(EXERCISE TEXT):
End-stage kidney disease often begins with injury to podocytes. These highly specialized cells are a critical part of the glomeruli, clusters of capillaries that serve as the filtration units in our kidneys’ tightly-packed nephrons. As their name suggests, podocytes extend tiny foot processes to intermingle with the capillaries and filter the blood, maintaining the proper water and salt balance.
Injury to the blood-filtering cells known as podocytes can cause kidney failure. This study finds a master genetic program that triggers self-repair and could point to possible treatment targets.
In many kidney diseases, the foot processes become damaged and the podocytes themselves detach from the capillaries. The resulting loss of filtration capacity can be life threatening. More than 100,000 Americans end up on dialysis each year for lack of any other effective treatment. African Americans are disproportionately affected.
The lab of Jordan Kreidberg, MD, PhD, in the Boston Children’s Hospital departments of urology and nephrology, has been trying to understand how kidneys and podocytes naturally maintain themselves. In a study today in Science Advances, the team describes a master genetic program that seems to orchestrate podocytes’ innate injury-repair response.
“Understanding this network of genes is a major step towards identifying pathways that might be targeted therapeutically,” says Kreidberg.
At the heart of the network is a protein called Wilms tumor-1 (WT-1). Known as a transcription factor, WT-1 interacts with multiple genes, regulating which transcribe their DNA and are therefore are expressed or turned “on.” (Kreidberg and his colleagues previously showed that if you knock out WT-1 in a mouse, the kidneys never develop.)
A natural repair program for podocytes
Kreidberg’s team worked with two models to learn what happens genetically after podocyte injury: a mouse model and human kidney organoids with mini-nephrons, created from stem cells.

(ACTIVITIES):
1. Set down everything in the podocyte article from "A natural repair" down to "from stem cells.", word for word.
2. Supply the next part of the podocyte article, picking up right after its final sentence.

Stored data
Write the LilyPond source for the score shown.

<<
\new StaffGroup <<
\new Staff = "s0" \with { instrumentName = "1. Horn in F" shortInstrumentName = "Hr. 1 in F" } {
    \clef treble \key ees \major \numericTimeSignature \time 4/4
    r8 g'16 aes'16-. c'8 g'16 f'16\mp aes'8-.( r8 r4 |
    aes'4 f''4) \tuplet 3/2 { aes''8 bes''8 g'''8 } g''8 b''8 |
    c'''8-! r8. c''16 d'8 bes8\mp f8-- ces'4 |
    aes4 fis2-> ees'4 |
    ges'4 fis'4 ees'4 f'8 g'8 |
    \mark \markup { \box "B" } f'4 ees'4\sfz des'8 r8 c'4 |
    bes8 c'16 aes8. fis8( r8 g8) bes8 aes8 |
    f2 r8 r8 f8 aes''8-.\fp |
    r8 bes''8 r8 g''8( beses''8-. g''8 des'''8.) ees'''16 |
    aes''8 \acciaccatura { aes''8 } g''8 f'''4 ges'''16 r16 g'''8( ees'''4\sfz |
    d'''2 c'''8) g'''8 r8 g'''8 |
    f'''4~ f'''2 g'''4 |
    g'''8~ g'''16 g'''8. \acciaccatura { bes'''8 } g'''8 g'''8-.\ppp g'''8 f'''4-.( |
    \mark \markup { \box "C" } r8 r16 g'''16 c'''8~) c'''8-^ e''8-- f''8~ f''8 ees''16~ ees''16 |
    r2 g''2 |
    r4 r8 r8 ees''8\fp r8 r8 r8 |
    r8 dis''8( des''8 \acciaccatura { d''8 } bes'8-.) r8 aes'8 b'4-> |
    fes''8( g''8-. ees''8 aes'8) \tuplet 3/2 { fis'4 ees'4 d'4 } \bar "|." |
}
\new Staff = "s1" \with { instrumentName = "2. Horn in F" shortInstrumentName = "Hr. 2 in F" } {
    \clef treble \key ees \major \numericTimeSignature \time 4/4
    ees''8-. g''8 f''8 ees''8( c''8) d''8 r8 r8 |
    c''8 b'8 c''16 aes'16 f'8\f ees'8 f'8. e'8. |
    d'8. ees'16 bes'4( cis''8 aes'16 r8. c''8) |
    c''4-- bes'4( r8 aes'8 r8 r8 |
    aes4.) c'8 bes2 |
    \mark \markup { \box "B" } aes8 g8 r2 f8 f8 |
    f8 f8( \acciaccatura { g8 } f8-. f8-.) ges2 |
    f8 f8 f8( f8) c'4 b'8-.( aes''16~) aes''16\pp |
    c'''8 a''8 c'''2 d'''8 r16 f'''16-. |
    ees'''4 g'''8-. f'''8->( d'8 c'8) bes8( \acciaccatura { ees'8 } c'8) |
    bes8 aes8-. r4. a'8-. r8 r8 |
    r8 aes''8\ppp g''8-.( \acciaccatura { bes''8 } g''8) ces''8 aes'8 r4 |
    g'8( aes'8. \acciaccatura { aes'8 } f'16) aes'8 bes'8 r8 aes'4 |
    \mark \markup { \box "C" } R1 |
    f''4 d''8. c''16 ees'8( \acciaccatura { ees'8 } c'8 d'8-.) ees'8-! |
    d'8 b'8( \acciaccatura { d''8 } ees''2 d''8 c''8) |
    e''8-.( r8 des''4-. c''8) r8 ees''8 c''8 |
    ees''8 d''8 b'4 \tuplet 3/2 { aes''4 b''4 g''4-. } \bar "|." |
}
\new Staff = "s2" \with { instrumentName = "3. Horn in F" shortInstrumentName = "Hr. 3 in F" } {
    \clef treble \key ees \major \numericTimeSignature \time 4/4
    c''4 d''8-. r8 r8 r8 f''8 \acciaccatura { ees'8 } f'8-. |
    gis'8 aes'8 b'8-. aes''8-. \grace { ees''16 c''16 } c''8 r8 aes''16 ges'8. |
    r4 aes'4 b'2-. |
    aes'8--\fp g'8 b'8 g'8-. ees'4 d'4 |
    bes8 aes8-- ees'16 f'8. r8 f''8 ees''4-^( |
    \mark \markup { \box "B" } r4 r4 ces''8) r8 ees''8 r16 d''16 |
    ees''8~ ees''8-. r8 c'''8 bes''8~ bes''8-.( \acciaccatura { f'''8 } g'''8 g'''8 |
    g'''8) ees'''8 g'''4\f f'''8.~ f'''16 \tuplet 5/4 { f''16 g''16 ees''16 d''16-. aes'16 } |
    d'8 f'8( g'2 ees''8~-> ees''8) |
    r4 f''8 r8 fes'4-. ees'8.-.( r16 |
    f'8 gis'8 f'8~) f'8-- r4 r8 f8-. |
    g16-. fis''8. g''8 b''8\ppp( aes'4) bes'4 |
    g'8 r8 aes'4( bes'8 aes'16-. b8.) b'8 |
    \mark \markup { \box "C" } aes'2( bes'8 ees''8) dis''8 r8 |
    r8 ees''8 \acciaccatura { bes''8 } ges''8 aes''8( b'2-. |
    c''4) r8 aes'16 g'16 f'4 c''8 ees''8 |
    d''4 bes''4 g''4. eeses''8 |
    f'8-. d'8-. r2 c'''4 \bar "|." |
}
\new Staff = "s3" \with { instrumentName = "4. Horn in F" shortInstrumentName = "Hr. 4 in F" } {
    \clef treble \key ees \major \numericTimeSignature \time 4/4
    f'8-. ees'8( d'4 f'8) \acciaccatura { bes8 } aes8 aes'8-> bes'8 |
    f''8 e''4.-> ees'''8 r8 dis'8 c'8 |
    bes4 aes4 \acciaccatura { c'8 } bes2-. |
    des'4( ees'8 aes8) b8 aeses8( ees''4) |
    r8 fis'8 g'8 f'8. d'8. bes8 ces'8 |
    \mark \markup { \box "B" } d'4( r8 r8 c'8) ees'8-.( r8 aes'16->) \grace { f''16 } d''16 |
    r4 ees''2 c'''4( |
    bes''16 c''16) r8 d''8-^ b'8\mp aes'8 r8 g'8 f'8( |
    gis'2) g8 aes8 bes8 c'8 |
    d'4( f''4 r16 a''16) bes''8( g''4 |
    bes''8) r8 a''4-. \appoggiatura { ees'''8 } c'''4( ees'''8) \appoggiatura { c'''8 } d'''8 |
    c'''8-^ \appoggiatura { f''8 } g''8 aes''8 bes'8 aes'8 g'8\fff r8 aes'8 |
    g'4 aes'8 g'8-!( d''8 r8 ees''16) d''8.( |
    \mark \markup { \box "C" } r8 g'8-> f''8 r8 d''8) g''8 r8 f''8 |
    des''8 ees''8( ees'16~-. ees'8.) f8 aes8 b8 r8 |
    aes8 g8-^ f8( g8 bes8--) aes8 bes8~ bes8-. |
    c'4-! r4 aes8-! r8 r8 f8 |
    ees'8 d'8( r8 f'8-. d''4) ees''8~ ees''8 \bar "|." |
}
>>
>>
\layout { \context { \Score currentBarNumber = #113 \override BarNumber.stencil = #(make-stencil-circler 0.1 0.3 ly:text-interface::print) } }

(TASK-BY-TASK ANSWERS):
1.
A natural repair program for podocytes
Kreidberg’s team worked with two models to learn what happens genetically after podocyte injury: a mouse model and human kidney organoids with mini-nephrons, created from stem cells.

2.
They found that, after injury, WT-1 levels rose. This led to activation of other transcription factors and changes in the expression of multiple genes known to be important in maintaining the kidney’s filtration barrier. (Included is the gene for nephrin, shown above.) Of the more than 1,200 genes that WT-1 bound to, 223 at least doubled their expression levels.
“Unfortunately, and for reasons we don’t yet fully understand, expression of WT-1 ultimately decreases, and you end up with poorly functioning kidneys,” says Kreidberg. “Our studies don’t yet point to a particular target, but if there were a way to sustain WT-1 expression, we envision that this might protect podocytes and avoid kidney failure.”
Kreidberg and his colleagues continue to study WT-1 and other transcription factors involved in the podocyte repair process. While there aren’t yet specific targets for drugs, the investigations could potentially lead to better treatments for focal segmental glomerulosclerosis (FSGS), a severe form of nephrotic syndrome, as well as kidney failure due to diabetes or hypertension, Kreidberg says.
A rare and hard-to-study cell
The study also marks a significant technical accomplishment.
“It’s only in the last few years that we’ve been able to get podocytes out of the glomerulus and do gene expression studies on them,” Kreidberg notes. “Glomeruli make up just 1 percent of the mass of the kidney.”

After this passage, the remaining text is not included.